If you’ve got a finger or two on the pulse of music, you’d be forgiven for thinking Sky Ferreira was dead. On my radar since her debut single ‘One‘ was strewn over every blog/ culture based magazine either side of the Atlantic, she quickly disappeared into obscurity thanks to label and management quibbles over both her image and sound. A album seemed like but an abyss discarded dream thanks to a shedload of material being shelved and shelved again because it just was. not. right.
After all of industry crap an artist has to suffer in order to get their creative output to be just the way they want it, you’d forgive Ferreira for grabbing what seems to be every opportunity that comes off the back of her self-penned and tightly controlled debut Night Time, My Time, an album that took approximately three years to release due to struggle after struggle. Recently (in the UK at least), she has featured prominently in NME, on the cover of The Fly, Guardian’s culture supplement, Dazed & Confused and countless others, and one can only assume a UK release date is therefore imminent, despite Night Time, My Time being release in the US back in October ’13.

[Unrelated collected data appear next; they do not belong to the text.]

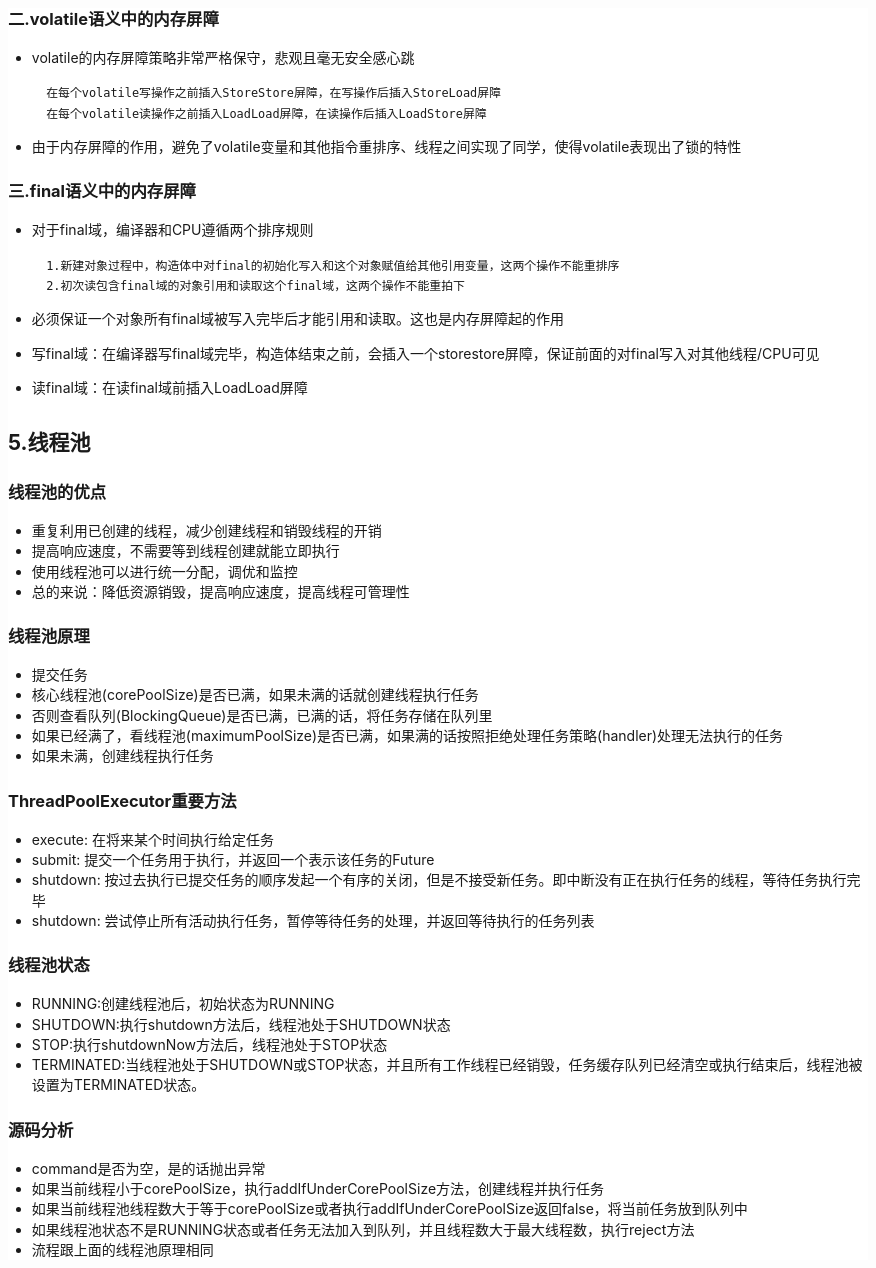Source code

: ### 二.volatile语义中的内存屏障

* volatile的内存屏障策略非常严格保守，悲观且毫无安全感心跳
		
		在每个volatile写操作之前插入StoreStore屏障，在写操作后插入StoreLoad屏障
		在每个volatile读操作之前插入LoadLoad屏障，在读操作后插入LoadStore屏障
		
* 由于内存屏障的作用，避免了volatile变量和其他指令重排序、线程之间实现了同学，使得volatile表现出了锁的特性

### 三.final语义中的内存屏障
* 对于final域，编译器和CPU遵循两个排序规则

		1.新建对象过程中，构造体中对final的初始化写入和这个对象赋值给其他引用变量，这两个操作不能重排序
		2.初次读包含final域的对象引用和读取这个final域，这两个操作不能重拍下
		
* 必须保证一个对象所有final域被写入完毕后才能引用和读取。这也是内存屏障起的作用
* 写final域：在编译器写final域完毕，构造体结束之前，会插入一个storestore屏障，保证前面的对final写入对其他线程/CPU可见
* 读final域：在读final域前插入LoadLoad屏障

## 5.线程池

### 线程池的优点
* 重复利用已创建的线程，减少创建线程和销毁线程的开销
* 提高响应速度，不需要等到线程创建就能立即执行
* 使用线程池可以进行统一分配，调优和监控
* 总的来说：降低资源销毁，提高响应速度，提高线程可管理性

### 线程池原理
* 提交任务
* 核心线程池(corePoolSize)是否已满，如果未满的话就创建线程执行任务
* 否则查看队列(BlockingQueue)是否已满，已满的话，将任务存储在队列里
* 如果已经满了，看线程池(maximumPoolSize)是否已满，如果满的话按照拒绝处理任务策略(handler)处理无法执行的任务
* 如果未满，创建线程执行任务

### ThreadPoolExecutor重要方法
* execute: 在将来某个时间执行给定任务
* submit: 提交一个任务用于执行，并返回一个表示该任务的Future
* shutdown: 按过去执行已提交任务的顺序发起一个有序的关闭，但是不接受新任务。即中断没有正在执行任务的线程，等待任务执行完毕
* shutdown: 尝试停止所有活动执行任务，暂停等待任务的处理，并返回等待执行的任务列表

### 线程池状态
* RUNNING:创建线程池后，初始状态为RUNNING
* SHUTDOWN:执行shutdown方法后，线程池处于SHUTDOWN状态
* STOP:执行shutdownNow方法后，线程池处于STOP状态
* TERMINATED:当线程池处于SHUTDOWN或STOP状态，并且所有工作线程已经销毁，任务缓存队列已经清空或执行结束后，线程池被设置为TERMINATED状态。

### 源码分析
* command是否为空，是的话抛出异常
* 如果当前线程小于corePoolSize，执行addIfUnderCorePoolSize方法，创建线程并执行任务
* 如果当前线程池线程数大于等于corePoolSize或者执行addIfUnderCorePoolSize返回false，将当前任务放到队列中
* 如果线程池状态不是RUNNING状态或者任务无法加入到队列，并且线程数大于最大线程数，执行reject方法
* 流程跟上面的线程池原理相同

Is it worth all of this apparent hype? As someone who got an advance when reviewing the album for Renowned For Sound (read here, if you so desire), I can state that it is. It is hit after hit after hit, combining aspects of ’80’s pop with buzzing electronics and frantic drumbeats, a combination one would never have suspected after the release of her lo-fi electronic slow-jam ‘Everything Is Embarrassing‘. Indeed, the inclusion of the aforementioned track would have been entirely out of place here (and a quick comparison of ‘You’re Not The One‘ and ‘One‘ will show how much her sound has grown), and it is telling when an artist casts aside their biggest hit yet in favour of material that holds no buzz and carries no weight other than the composition itself; Ferreira is evidently confident in her abilities, and she has every right to be.
It is difficult to cherry-pick through such a strong collection – one that has made many a year’s end list – however, the introspectively self-critical ‘I Blame Myself’, the raucous ‘Omanko’ and the retro-pop anthems ‘Nobody Asked Me’ and ’24 Hours’ are all gems here, and should Ferriera allow her halo to rust a little more, as an audience we will no doubt be spoiled by her creative offerings in the future.